Yetişkin masalı: Autonomous Sensory Meridian Response (ASMR)

Selin K.
Türkçe Yayın
Published in
4 min readJan 13, 2018

Uykunun, tüm canlıların dinlenme biçimi olduğunu sanıyorsanız aldanıyorsunuz. Uyku; memelilerde, kuşlarda ve balıklarda görülen bir dinlenme biçimi. Başka bir deyişle bitkiler, tek hücreli canlılar, bakterilerin uyuması gibi bir durum söz konusu değil. Bunun sebebini de aslında “Uyku” tanımının içerisinde bulmak mümkün. Uyku bilincin kapanarak sadece kalbin çalıştığı bir evre. Tüm kas sisteminizin birkaç saatliğine olan sendikal grevi.

Sağlam bir uyku çekmek hem psikolojimizi hem de fizyolojimizi yakından ilgilendirmekte. Çeşitli gazetelerin foto galerilerinde 2–3 ayda bir trendy topic olan “ Günde kaç saat uyumalıyız” sorusu araştırmacılar tarafından aşağıda yer alan şekilde kategorize edilmiş:

Yeni doğanlar (1–3ay): 14–17 saat arası

İlkokul çağındaki çocuklar (5–12 yaş): 9–11 saat arası

Ergenlik çağındaki çocuklar (13–17 yaş): 8–10 saat arası

Yetişkinler (18–64 yaş): 7–9 saat arası

65 Yaş üzeri yetişkinler: 7–8 saat arası

Benim özellikle ergenlik çağında uyku sürem gün içerisindeki kaçamaklar ile beraber 15–16 saati buluyordu. Babam bunun sebebini çözmüştü. Ben bir “Çeçe Sineği” tarafından sokulmuştum veya çok fazla haşhaşlı ekmek yiyordum ( o sıralar babama göre Bordeaux Province ‘da yaşıyorduk heralde her gün haşhaşlı ekmekler falan). Çeçe sineği efsanesinin yerle bir olması çok uzun sürmedi. Aşağı kısıma iliştiriyorum kendisini:

Uyku Problemimin baba tarafından bilimsel sebebi “ Çeçe sineği”

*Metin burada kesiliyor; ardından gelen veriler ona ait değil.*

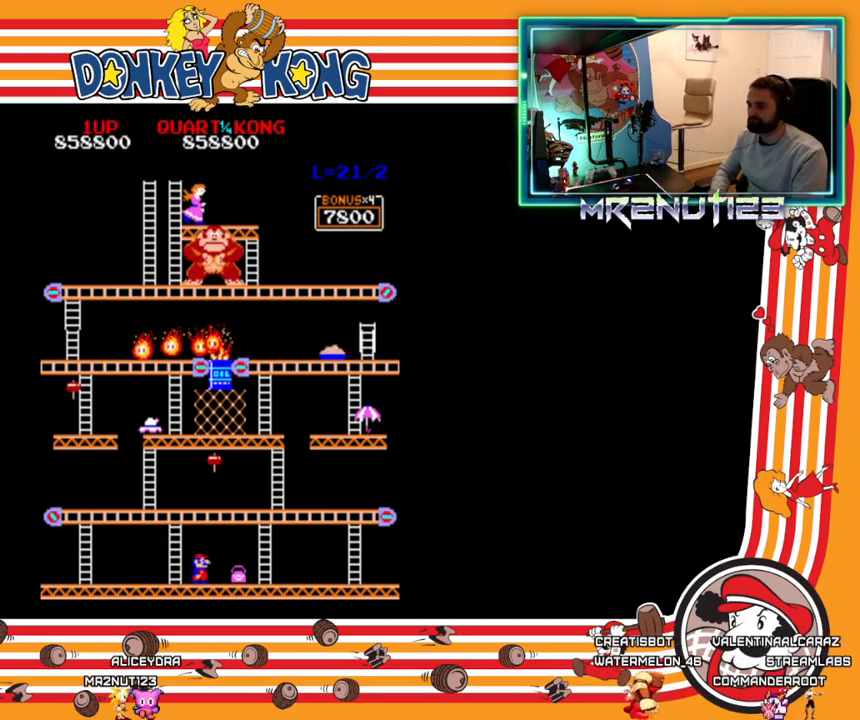
{"buttons": ["DPAD_RIGHT"], "events": []}
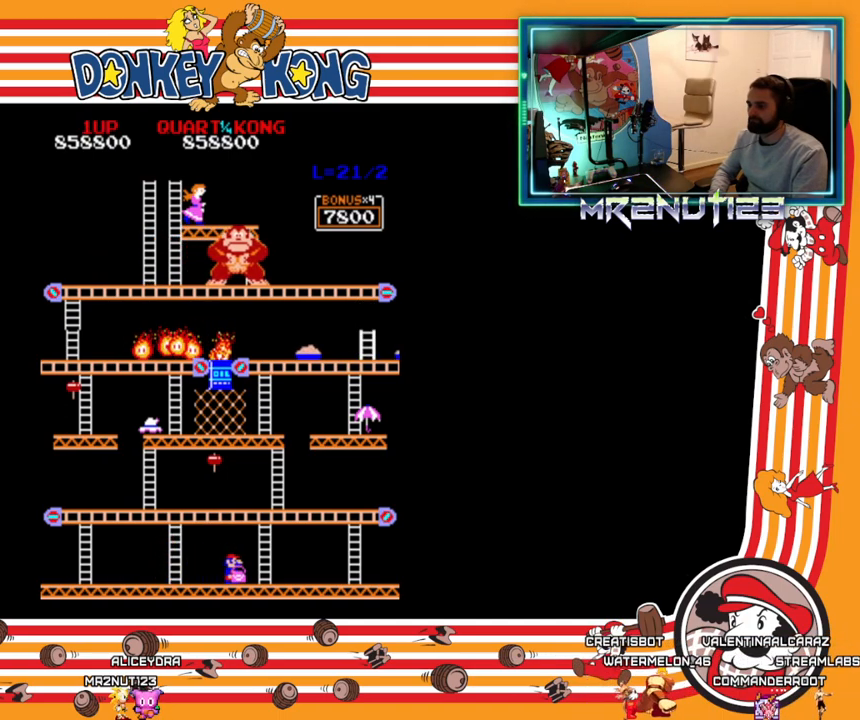
{"buttons": ["DPAD_UP"], "events": [[467, "DPAD_RIGHT", "up"], [467, "DPAD_UP", "down"]]}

Ben ise sadece uykuyu seviyordum. Bu nedenle 13 yaşımdan itibaren “ Cool” bir insan olarak çevrem tarafımdan adlandırılmaya başlandım. Halbuki Cool olmakla ilgim yoktu. Sadece uykum vardı ve gözlerim yarıdaydı. Uykudan başka bir şey düşünemiyordum.

Uykunun belki bir çok insan için yan etkisi ise rüya görmek: Bu kavram, “Loosing my religion” şarkısıyla girmiş olsa da, REM (Rapid Eye Movement Sleep) uykusu çok çok önemli bir hadise. Yaratcılık ve bilinç dışının bilinçli olarak yorumu bu evrede gerçekleşmekte. Freud, Jung ve daha bir çok nerolog ve psikiyatristin bu hususta teoremi olsa da ben an itibariyle o kadar detaya girmeyeceğim. “Rüyalarda buluşalım Jung”.

Yıllar var ki biz seninle
Bakışarak konuşuruz
Sevdalanmış kalbimizle
Rüyalarda buluşuruz
Bu şarkıyla kavuşuruz

Bilen bilir. Yukarıda da bahsettiğim üzere en büyük süper güçlerimden biri zaman ve mekanı bükerek uyukuya dalmaktır. Acayip bir yetenek. Otobüste, markette, ayakta, kısacası her türlü hal ve koşulda uyukuya dalan bu bünye yaklaşık 1.5 aydır kriptonit etkisinde sallanıyor. Günde 2 saat uyuyarak kendi rekorumu kırıyorum. Daha halüsinatif etki yok ama bilim adamlarının dediği gibi “ Çevresel faktörler” söz konusu olabilir. Bu sebepledir ki,uyumak için son zamanlarda denemediğim yöntem kalmadı.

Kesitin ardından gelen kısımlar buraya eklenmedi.